The UI uses the AI SDK chat stream and extracts citations from tool output metadata (not from raw text tokens).

function extractCitations(parts: UIMessage["parts"]): ChatCitation[] {
  const citationsById = new Map<number, ChatCitation>();
  // parse tool output parts with state === "output-available"
  return Array.from(citationsById.values());
}

Then the message component parses [1], [2] in response text and binds them to source links.

Two production details that matter:

  1. Stable memoization in ChatMessage with a custom comparator that checks citation content, not only citation count.
  2. Safe link routing for internal vs external URLs (<Link> for internal paths, <a target="_blank" rel="noopener noreferrer"> for external links).

Streaming UX: How I approached the user experience

Streaming quality is not only a backend concern. It is a user-experience concern.

I focused on these interaction details:

  1. Immediate feedback: responses start streaming token-by-token instead of waiting for the full completion.
  2. Visible progress: the active assistant message shows a typing indicator while streaming.
  3. Stable reading flow: previous messages are memoized so only the active message updates during stream.
  4. Citation timing: citations render after the response stabilizes, which avoids distracting layout jumps mid-stream.
  5. Input behavior: the send path is guarded while a request is in flight, preventing accidental duplicate submissions.
  6. Mobile ergonomics: visual viewport handling prevents keyboard and drawer animation conflicts on iOS.

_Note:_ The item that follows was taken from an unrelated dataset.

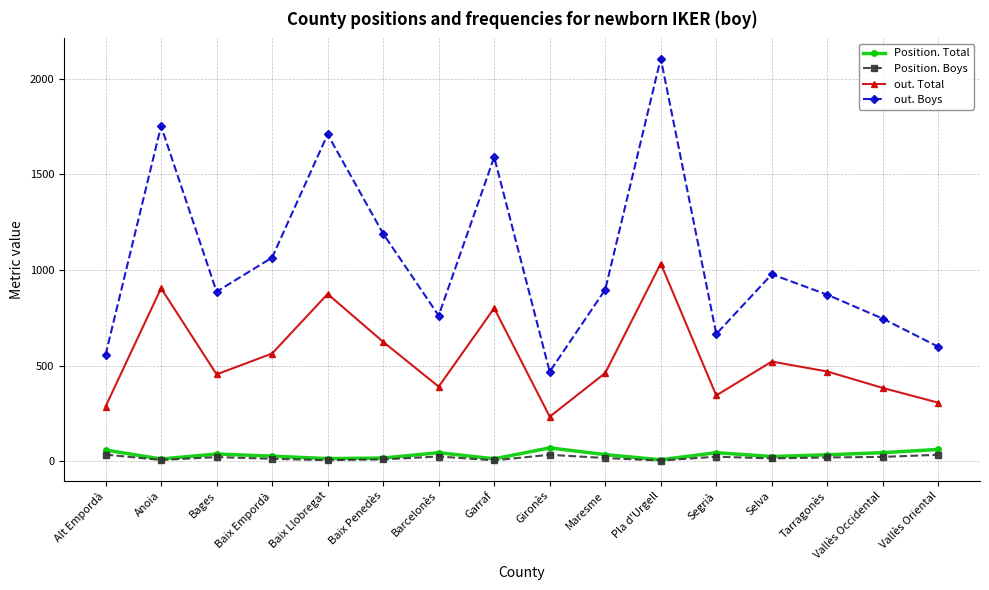

How many interior local peaks does the out. Boys series have?

5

These decisions improved perceived performance and made the chat feel more reliable even before raw latency optimizations.

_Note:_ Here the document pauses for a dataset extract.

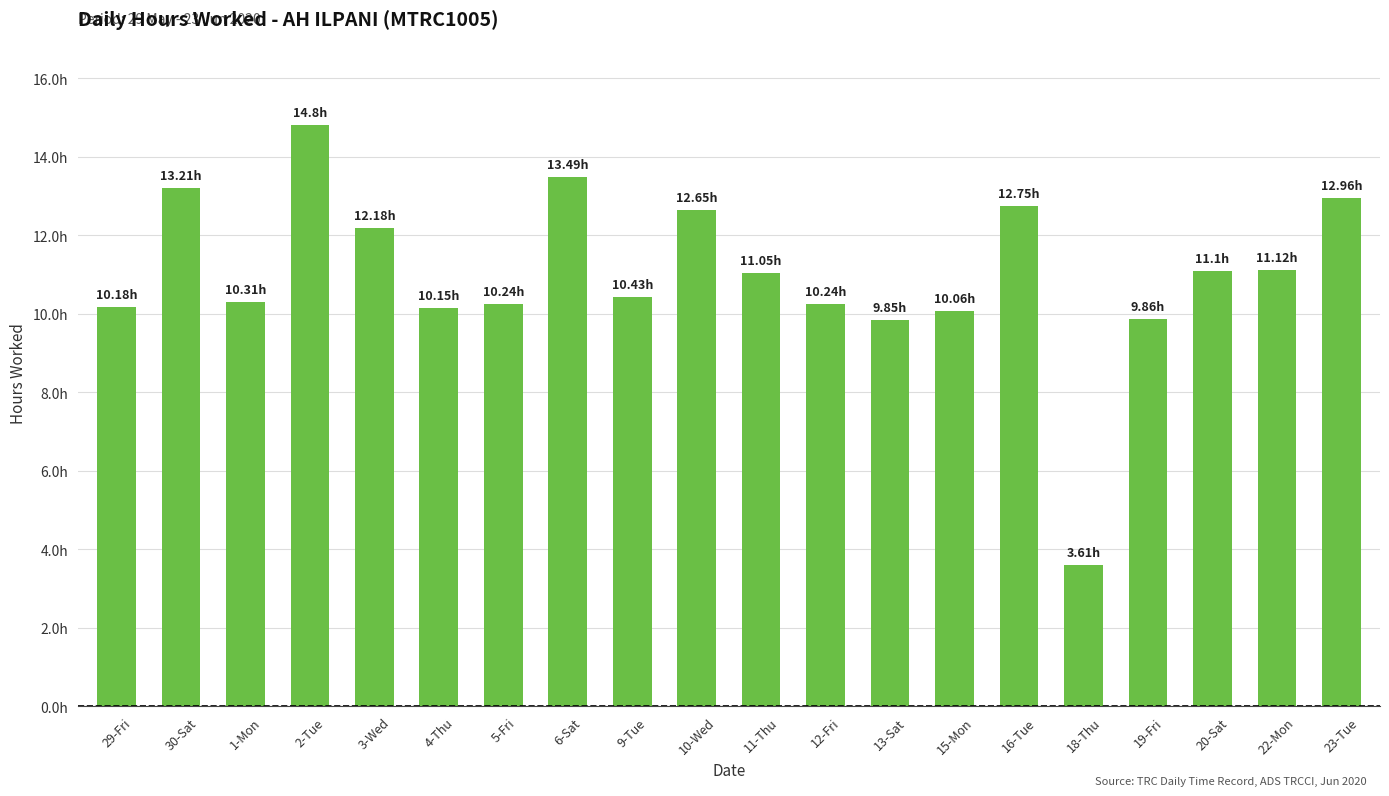

What is the label of the 17th bar from the left?

19-Fri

6) Reliability And Test Strategy

Test Strategy — Three Layers

I treat this as an engineering system, not only a demo. I added tests at multiple layers:

  1. Pure-function tests for delta indexing logic
  2. Component tests for citation rendering and link behavior
  3. Route-level tests with mocked dependencies to verify request validation and model call settings
expect(streamTextMock).toHaveBeenCalledWith(
  expect.objectContaining({ maxOutputTokens: 1000 }),
);

That gives confidence the contract stays correct while iterating quickly.

Results

Cost (estimated at ~1K monthly queries)

ServiceCost
Embeddings (indexing)< $0.01
Embeddings (queries)~ $0.01
GPT-4o-mini generation~ $0.50 - $2.00
Upstash Vector (free tier)$0
Total~$0.50 - $2.00/month

Runtime

MetricTargetObserved
Time to first token (warm)< 1.5s~1s
Full answer latency< 8s~4-6s
No-change re-indexing< 3s~2s

What I Would Improve Next

  1. Add an eval set for retrieval quality (query -> expected source) to catch regressions automatically.
  2. Run chunk-size experiments (300, 450, 600) and measure citation accuracy, not just latency.
  3. Consider a reranker only if corpus size and ambiguity grow enough to justify extra cost/latency.
  4. Add lightweight request tracing for retrieval status and citation usage in production.

Practical Takeaways

  1. Start with chunk quality. Better chunking beats premature model tuning.
  2. Keep retrieval explicit and observable through tools and structured statuses.
  3. Use content hashes for build-time indexing economics.
  4. Treat API semantics (400 vs 500) as product behavior, not implementation detail.
  5. Build tests at the right layer: pure logic, component behavior, and route integration.

Why This Project Matters

This project was intentionally scoped small, but engineered with production discipline:

  1. Architecture and tradeoff decisions were explicit.
  2. Reliability bugs were identified and fixed.
  3. Test coverage was added for core failure modes.
  4. Cost, latency, and UX constraints were measured and met.

If you are building a similar assistant for a docs site, portfolio, or internal knowledge base, this pattern is a practical baseline that scales from side project constraints to production expectations.